Machine vision checks bottle-cap seals

Dec. 1, 2007
To meet supplier demands, manufacturers of bottled products must fill, cap, and seal products rapidly using high-speed systems.

To meet supplier demands, manufacturers of bottled products must fill, cap, and seal products rapidly using high-speed systems. Then each of these products must be checked to determine whether the bottle has been filled to an acceptable level and whether the cap is correctly placed and positioned.

“Today,” says Steve Belling, product manager with Silgan Equipment Company (Downers Grove, IL, USA; www.silganequipmentcompany.com), “these manufacturers are also incorporating added levels of protection in the form of tamper bands that are wrapped around the cap. With tamper bands in place at the base of the closure, consumers are assured that the product has not been altered. Furthermore, such sealing also guarantees the quality and freshness of the bottled product.”

While such packaging techniques may provide the consumer with an added level of security, they present the system integrator tasked with high-speed inspection an extra level of complexity.
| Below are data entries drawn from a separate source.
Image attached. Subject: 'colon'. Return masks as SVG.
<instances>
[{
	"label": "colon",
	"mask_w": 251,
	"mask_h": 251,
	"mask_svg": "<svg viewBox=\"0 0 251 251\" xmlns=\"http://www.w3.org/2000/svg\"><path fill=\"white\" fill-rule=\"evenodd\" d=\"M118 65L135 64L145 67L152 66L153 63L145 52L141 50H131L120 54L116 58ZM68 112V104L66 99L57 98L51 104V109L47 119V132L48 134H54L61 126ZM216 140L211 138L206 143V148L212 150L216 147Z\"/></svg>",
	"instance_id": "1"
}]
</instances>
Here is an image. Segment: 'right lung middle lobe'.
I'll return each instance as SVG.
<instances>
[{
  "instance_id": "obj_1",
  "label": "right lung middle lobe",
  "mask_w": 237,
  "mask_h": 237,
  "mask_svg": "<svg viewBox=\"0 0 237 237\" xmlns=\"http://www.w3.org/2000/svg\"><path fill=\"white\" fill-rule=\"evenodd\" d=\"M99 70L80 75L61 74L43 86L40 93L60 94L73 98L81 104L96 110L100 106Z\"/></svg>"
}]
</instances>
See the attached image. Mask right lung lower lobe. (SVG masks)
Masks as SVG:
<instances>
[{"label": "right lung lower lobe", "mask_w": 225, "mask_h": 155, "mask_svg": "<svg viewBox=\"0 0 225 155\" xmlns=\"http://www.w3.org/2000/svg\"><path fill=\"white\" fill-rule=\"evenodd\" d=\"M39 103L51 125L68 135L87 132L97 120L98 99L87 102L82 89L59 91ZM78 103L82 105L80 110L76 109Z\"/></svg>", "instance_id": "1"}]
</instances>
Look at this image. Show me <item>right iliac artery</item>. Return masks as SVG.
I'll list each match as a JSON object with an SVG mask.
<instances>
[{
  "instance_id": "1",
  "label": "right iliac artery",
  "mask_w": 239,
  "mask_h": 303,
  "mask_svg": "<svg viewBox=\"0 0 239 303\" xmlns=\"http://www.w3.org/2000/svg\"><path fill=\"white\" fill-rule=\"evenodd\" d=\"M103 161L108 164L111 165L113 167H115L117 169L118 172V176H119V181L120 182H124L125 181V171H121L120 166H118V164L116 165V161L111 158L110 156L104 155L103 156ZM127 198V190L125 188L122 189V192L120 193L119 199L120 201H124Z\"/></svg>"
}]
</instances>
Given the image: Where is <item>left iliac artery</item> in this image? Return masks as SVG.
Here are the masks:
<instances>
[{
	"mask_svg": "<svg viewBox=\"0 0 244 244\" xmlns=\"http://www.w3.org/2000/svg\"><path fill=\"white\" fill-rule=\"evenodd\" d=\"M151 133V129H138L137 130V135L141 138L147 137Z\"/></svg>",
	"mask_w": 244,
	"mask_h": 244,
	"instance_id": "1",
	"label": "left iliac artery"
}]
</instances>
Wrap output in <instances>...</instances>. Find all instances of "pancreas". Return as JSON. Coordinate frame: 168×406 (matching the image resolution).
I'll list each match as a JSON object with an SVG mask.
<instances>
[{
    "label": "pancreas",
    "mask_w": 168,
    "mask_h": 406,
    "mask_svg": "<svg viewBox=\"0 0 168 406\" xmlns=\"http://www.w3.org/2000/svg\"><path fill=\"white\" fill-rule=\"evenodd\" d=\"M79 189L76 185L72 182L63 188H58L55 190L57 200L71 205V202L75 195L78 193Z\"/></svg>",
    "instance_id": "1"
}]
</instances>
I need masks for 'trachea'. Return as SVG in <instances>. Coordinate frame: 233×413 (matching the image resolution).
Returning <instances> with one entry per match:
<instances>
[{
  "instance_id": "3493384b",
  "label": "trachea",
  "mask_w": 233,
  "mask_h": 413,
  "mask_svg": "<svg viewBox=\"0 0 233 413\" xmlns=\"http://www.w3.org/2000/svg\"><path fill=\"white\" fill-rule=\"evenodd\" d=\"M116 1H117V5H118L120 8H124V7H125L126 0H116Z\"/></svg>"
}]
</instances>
Not only must the automated inspection system check for correct fill level and proper cap placement, it must also inspect the integrity of the tamper band. At this year’s Pack Expo (Las Vegas, NV, USA), Silgan Equipment presented its latest bottle-inspection system capable of performing all three tasks at speeds of up to 1200 bottles/min (see figure).

Conveyor-based, the Silgan system uses an embedded host PC and a PLC to control all the functions of the machine, including the conveyor speed, lighting control, camera interface, triggering mechanisms, and rejection mechanisms. In operation, bottles to be inspected move along the conveyor where they are illuminated by a 2.5-in.-square white flat-panel LED. After their presence is detected by a photoelectric detector from Banner Engineering (Minneapolis, MN, USA; www.bannerengineering.com), three RGB FireWire cameras from Point Grey Research (Vancouver, BC, Canada; www.ptgrey.com) digitize three images of the top of the container. “By placing these cameras 180° apart,” says Belling, “each camera can capture at least a 120° view of the container. In this way, a complete 360° inspection can be accomplished.”

Capable of inspecting as many as 1200 bottles/min, Silgan’s bottle-cap-inspection system uses multiple cameras to provide 360° views of each bottle as it passes through a vision-based inspection station.
Click here to enlarge image

After the images are captured and transferred to the host PC, they are processed by software running on the host PC. Rather than use off-the shelf software, Silgan contracted Manufacturing Control Solutions (MCS; Glen Ellyn, IL, USA; mcsvision.com) to develop the software application, based on MCS C++ image-processing library and Visual C++ user interface. “As bottles pass through the inspection station,” says Belling, “the height, width, gap size, and horizontal position of the tamper band must be measured and compared with programmable limits.”

A known region of interest (ROI) within the image is determined and edge detection performed to find the middle of the cap and the middle of the neck of the bottle. “Since the tamper band should be located between the middle of the cap and the middle of the neck,” says Belling, “any missing band will make this region appear brighter, since light will not be obstructed by a tamper band.” In this way, the system can detect the presence or absence of the tamper band.

Fill-level inspection is performed similarly. Should a bottle be incorrectly filled, the intensity of light passing though the bottle will appear lower than if the bottle is correctly filled, since the contents will attenuate light.

To inspect for the correct position and color of each cap, the software measures the distance of the lefthand side, righthand side, and middle distance between the neck of the bottle and each cap. “In this way,” says Belling, “the software can determine whether the cap is correctly placed. By measuring the color in a specific ROI within the cap, the color consistency of each cap can also be checked.”

After each of these parameters is stored in host-PC memory, a networked encoder module under control of a Series 1200 PLC from Micrologix/Allen-Bradley (Milwaukee, WI, USA; www.ab.com) tracks the bottle position for potential rejection. Should any bottle fail some or all of the inspection, the PC triggers the PLC to reject the bottle using a pneumatic actuator. Says Belling, “The system also stores the information about each inspection in a Microsoft-compatible database, allowing quality-assurance information to be written to a spreadsheet for later retrieval.”